Waterford 3 is getting ready to begin producing power again after a shutdown to refuel and refurbish the plant.
But while the plant has been shutdown, 800 contract workers and 650 employees are working overtime to get it back online.
The 1,157 megawatt power plant has been shutdown for several weeks. The schedule for stopping and restarting the plant is confidential because it is business-sensitive information, spokesman Carl Rhode said.
“We can’t give a date for when we will be back online due to business sensitivities, but it’s safe to say that we are in the latter stages of the outage,” Rhode said. “Our emphasis is to get back online as quickly and as safely as possible with an intense focus on the quality of work.
“Our priorities are safety first, then quality and then schedule.”
Rhode said that the planned maintenance shutdowns are usually scheduled during the spring and fall, when energy demands are lower. This helps protect customers by reducing the need for purchased power, he added.
This is Waterford’s 16th maintenance turnaround since the plant was started in 1985 and they are done about every 18 months.
The plant had operated continuously for over 400 days since its last shutdown.
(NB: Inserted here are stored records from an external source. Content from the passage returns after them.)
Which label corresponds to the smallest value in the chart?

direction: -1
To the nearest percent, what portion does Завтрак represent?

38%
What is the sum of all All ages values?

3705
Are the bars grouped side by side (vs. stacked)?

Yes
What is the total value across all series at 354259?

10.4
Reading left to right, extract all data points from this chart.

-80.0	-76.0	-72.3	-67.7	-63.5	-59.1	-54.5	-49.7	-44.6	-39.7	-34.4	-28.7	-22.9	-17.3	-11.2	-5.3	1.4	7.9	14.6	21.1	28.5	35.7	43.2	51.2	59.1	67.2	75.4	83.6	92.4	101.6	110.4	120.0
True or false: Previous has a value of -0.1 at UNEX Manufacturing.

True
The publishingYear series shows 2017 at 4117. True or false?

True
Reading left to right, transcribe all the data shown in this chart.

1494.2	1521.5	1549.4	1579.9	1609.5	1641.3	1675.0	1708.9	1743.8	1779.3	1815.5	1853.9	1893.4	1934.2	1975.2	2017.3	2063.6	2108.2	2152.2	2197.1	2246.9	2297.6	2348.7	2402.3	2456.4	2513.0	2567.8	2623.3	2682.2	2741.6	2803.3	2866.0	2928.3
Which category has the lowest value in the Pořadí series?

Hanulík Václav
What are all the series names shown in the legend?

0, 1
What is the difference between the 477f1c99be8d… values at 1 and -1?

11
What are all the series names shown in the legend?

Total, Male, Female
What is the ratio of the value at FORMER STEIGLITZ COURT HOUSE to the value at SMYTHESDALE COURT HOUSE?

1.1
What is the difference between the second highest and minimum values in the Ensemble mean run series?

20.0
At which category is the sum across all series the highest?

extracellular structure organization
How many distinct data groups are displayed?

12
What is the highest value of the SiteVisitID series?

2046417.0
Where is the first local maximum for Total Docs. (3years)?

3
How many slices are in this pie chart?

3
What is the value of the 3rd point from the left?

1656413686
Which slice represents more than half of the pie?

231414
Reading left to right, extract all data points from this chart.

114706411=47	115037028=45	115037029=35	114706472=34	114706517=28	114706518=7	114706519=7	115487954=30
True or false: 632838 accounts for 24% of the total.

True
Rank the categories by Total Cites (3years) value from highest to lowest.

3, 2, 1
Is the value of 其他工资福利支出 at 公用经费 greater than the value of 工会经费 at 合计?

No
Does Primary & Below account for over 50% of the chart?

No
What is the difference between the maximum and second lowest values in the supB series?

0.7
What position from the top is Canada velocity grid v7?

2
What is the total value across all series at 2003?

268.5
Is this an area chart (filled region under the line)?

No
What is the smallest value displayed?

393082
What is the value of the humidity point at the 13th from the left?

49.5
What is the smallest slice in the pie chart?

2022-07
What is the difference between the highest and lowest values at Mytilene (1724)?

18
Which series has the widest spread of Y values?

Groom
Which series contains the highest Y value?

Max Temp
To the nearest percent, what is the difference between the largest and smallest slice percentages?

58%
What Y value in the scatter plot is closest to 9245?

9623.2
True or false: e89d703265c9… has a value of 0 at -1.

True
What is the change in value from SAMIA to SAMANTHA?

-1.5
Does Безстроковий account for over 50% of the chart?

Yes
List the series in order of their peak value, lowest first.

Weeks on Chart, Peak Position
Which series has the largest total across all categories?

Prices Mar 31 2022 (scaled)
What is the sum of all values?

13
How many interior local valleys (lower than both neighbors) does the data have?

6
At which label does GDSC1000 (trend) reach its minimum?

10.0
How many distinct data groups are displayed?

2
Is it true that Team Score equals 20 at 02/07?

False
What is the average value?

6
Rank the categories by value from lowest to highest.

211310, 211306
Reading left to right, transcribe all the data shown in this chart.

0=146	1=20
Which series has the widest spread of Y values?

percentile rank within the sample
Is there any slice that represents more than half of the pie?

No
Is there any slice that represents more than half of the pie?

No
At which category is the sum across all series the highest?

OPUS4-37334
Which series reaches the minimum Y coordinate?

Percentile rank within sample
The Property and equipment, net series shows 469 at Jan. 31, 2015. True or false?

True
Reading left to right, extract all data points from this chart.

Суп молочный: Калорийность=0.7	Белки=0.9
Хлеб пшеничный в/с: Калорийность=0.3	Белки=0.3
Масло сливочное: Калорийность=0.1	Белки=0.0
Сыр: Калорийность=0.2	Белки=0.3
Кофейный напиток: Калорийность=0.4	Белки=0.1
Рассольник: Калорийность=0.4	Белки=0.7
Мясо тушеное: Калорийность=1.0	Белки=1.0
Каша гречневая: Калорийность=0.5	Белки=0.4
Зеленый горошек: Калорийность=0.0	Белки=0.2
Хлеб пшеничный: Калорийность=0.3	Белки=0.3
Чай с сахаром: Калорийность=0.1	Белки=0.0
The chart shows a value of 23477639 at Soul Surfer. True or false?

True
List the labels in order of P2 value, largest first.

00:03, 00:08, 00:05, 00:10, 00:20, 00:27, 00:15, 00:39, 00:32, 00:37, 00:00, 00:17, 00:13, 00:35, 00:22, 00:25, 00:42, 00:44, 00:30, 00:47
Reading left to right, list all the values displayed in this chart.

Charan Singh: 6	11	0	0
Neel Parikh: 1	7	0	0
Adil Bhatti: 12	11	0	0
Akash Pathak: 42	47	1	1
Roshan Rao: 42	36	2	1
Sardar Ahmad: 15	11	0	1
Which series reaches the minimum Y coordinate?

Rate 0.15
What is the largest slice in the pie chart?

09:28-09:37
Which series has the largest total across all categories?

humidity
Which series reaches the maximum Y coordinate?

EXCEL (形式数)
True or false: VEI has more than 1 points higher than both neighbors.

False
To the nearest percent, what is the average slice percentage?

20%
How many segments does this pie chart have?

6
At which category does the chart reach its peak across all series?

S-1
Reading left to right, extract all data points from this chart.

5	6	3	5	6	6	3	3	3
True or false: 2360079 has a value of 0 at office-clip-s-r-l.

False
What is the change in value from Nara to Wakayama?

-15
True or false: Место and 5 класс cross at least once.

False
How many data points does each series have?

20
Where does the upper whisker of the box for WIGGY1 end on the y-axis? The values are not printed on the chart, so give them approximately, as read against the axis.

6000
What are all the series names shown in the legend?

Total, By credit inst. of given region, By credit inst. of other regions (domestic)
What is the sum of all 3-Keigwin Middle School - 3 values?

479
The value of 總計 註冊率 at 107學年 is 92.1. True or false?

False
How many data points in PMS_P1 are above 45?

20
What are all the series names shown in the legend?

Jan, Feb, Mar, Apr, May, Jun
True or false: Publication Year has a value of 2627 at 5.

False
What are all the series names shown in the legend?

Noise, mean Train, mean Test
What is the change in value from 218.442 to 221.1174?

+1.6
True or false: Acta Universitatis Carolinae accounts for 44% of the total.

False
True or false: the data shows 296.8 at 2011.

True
“A wide variety of preventive and repair work is scheduled during a typical outage,” Rhode said. “At the heart of it is changing out a portion of the fuel assemblies in the core, but each outage has a slightly different flavor as a few major projects are also set up to be completed during the outage.”
The closure process involves shutting down the nuclear reactor and turbines and letting it cool enough to let workers into the containment vessel.
“The outage has gone well, and most importantly, it has been done very safely so far with no OSHA recordable accidents to date,” Rhode said. “There are always challenges when you shut down after more than a year of continuous operation, but the team has worked through issues and improved the plant.”